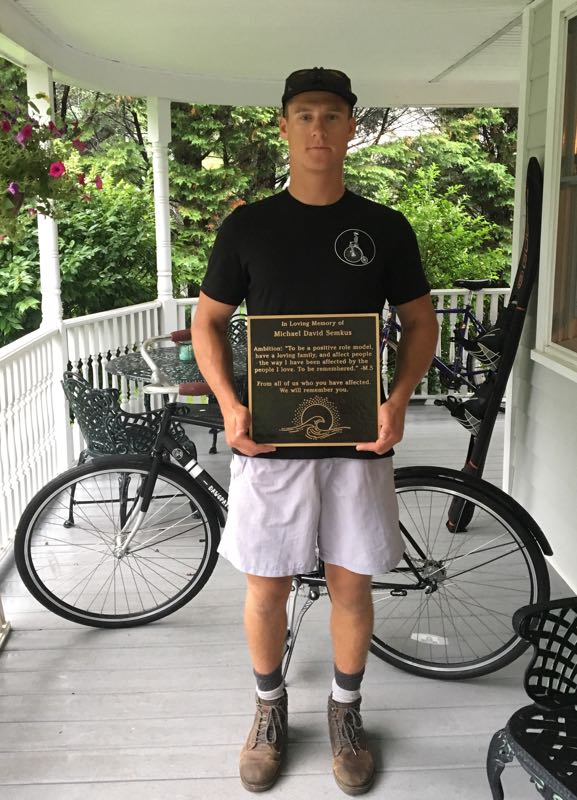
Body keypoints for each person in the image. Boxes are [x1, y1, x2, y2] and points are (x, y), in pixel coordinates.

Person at [191, 67, 439, 795]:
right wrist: (230, 408)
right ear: (283, 126)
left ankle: (345, 712)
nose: (318, 129)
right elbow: (208, 319)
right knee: (265, 587)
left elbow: (418, 321)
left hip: (359, 446)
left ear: (350, 127)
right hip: (268, 442)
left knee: (349, 587)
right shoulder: (248, 226)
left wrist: (398, 398)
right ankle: (269, 711)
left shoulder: (385, 227)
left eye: (331, 116)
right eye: (304, 115)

----

◆ Exercise instructions:
Give back, word for word, the lines of the records that run from the one holding "left wrist: (398, 398)" to the very last.

◆ Task answer:
left wrist: (398, 398)
right ankle: (269, 711)
left shoulder: (385, 227)
left eye: (331, 116)
right eye: (304, 115)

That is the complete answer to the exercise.